Consulat du Burkina Faso de Nice

Bazoulé

samedi 08 mars 2014

LE COMPLEXE DE BAZOULE
Route de Bobo, passer le premier péage
A Tangin Dassouri, prendre à droite "Mare aux crocodiles"
7 km de piste, traverser le village
Entrée : 1000 francs pour les étrangers
1000 francs pour un poulet pour les crocodiles
demander gratuité pour le chauffeur
 

 

 

 

Le complexe de Bazoulé s'est construit petit à petit, à partir du moment où la mare aux crocodiles est devenue un espace touristique.
Ouvert au public depuis trente ans, l'entrée n'est payante que depuis 1998.
Le complexe est géré par une association locale "Artoude" à qui reviennent les droits d'entrée . Ce financement a permis de construire deux écoles.
Les habitants de Bazoulé ont vite tiré parti de ce tourisme pour se développer, aidé en cela par la proximité de Ouagadougou.

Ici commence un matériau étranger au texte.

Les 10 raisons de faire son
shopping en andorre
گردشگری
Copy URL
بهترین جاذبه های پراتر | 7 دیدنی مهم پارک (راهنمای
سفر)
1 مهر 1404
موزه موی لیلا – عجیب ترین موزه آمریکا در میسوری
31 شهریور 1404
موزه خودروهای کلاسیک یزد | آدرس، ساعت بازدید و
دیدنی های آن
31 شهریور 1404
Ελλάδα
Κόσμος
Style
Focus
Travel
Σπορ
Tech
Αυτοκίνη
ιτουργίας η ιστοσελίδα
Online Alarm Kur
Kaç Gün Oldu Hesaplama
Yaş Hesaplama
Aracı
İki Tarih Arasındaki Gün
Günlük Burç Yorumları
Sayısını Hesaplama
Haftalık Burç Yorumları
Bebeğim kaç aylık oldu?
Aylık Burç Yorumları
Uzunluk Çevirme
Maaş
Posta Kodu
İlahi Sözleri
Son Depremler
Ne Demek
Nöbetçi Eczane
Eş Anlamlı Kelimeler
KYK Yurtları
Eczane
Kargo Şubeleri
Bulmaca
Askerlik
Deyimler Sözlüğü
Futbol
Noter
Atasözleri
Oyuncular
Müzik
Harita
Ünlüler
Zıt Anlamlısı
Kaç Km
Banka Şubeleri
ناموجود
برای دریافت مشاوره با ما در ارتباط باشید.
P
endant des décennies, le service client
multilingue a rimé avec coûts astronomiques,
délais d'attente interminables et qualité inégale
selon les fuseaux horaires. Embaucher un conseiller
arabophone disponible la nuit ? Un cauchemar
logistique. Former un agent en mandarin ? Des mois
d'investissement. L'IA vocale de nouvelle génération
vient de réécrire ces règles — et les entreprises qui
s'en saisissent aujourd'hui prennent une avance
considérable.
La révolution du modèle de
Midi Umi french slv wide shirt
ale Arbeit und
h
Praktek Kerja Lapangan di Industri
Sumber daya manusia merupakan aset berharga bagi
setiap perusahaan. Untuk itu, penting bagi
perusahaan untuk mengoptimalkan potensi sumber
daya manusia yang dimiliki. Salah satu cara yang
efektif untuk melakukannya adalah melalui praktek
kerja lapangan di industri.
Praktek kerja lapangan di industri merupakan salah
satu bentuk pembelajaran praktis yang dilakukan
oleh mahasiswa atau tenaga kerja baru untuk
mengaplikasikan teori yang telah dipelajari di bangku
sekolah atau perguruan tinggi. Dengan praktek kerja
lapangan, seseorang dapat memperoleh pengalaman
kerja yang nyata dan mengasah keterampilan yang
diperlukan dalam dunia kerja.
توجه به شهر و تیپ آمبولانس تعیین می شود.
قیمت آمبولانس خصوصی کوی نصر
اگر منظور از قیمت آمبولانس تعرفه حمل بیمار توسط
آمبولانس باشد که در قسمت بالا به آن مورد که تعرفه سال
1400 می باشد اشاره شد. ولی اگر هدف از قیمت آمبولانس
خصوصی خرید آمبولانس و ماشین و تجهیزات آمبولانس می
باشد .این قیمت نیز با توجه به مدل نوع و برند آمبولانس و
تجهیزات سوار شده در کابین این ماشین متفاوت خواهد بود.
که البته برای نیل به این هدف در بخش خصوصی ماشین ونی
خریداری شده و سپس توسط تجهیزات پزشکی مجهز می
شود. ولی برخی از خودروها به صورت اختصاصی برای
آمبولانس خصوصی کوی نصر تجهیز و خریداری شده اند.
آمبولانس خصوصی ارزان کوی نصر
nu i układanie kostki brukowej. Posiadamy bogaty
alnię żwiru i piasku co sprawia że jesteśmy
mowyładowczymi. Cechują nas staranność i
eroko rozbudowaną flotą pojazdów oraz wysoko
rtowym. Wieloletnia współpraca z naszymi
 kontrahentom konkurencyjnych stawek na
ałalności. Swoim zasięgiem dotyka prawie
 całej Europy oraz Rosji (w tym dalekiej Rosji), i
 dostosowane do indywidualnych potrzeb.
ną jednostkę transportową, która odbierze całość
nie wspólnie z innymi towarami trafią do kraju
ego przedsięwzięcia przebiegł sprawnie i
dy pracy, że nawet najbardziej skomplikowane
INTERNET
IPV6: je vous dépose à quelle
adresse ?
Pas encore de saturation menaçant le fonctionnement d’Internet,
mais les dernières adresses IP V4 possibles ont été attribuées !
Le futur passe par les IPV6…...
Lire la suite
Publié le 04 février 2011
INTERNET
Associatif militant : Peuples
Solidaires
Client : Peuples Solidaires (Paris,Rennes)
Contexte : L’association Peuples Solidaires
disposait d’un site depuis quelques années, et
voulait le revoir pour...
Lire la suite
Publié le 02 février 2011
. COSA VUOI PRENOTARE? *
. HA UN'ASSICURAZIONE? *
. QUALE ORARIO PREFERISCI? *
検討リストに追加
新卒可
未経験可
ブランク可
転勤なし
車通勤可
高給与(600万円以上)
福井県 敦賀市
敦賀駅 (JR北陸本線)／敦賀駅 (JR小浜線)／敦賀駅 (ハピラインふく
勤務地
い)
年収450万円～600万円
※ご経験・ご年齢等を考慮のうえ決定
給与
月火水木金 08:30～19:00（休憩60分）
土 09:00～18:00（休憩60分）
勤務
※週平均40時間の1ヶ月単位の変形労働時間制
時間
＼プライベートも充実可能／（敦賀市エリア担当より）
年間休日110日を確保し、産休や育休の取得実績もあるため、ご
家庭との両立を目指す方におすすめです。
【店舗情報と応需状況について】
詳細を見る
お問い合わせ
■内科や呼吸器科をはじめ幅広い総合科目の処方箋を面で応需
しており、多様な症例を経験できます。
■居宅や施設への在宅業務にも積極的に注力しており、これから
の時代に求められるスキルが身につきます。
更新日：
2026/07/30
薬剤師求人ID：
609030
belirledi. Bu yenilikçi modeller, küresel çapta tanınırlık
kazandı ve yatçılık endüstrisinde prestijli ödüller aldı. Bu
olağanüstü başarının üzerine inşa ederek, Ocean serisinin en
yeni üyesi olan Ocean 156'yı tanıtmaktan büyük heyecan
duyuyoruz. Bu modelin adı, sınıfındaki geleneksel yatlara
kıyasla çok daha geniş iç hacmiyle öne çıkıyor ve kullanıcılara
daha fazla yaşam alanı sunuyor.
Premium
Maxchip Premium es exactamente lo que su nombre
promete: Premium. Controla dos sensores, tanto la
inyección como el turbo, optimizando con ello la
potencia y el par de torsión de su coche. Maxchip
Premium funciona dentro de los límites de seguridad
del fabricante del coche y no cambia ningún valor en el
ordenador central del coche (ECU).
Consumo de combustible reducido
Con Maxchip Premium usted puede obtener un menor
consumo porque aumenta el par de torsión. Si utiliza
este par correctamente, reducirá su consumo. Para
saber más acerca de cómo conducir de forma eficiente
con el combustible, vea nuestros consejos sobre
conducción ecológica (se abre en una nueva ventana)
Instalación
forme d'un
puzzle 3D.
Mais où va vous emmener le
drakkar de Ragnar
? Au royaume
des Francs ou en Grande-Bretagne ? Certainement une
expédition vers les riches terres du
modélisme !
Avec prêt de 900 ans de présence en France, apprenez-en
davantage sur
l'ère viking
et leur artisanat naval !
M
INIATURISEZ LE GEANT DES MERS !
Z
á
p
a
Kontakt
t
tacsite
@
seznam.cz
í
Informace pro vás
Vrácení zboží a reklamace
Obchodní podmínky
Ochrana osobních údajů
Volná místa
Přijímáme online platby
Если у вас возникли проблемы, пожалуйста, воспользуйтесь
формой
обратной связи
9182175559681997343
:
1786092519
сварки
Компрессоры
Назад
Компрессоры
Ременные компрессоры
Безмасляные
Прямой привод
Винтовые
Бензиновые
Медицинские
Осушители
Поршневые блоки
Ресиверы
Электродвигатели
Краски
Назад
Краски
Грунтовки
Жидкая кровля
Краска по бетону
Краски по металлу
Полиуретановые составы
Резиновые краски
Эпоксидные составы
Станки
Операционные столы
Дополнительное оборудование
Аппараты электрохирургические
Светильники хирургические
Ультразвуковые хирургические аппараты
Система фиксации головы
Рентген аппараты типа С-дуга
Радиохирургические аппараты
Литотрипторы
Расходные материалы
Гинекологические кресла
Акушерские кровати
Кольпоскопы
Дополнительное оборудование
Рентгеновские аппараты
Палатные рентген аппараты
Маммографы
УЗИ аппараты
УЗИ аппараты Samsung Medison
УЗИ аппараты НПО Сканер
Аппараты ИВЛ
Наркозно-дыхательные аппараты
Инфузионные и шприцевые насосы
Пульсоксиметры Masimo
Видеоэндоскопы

Le village compte actuellement : deux campements, un musée et un centre artisanal.
Le maraîchage et la riziculture se sont également beaucoup développés au profit des femmes et des jeunes du village.

 

Les touristes étrangers sont nombreux, mais les Burkinabè - notamment les écoles -  viennent volontiers visiter la mare.
Le site est régulièrement surveillé, par la police et par les habitants, évitant ainsi tout braconnage.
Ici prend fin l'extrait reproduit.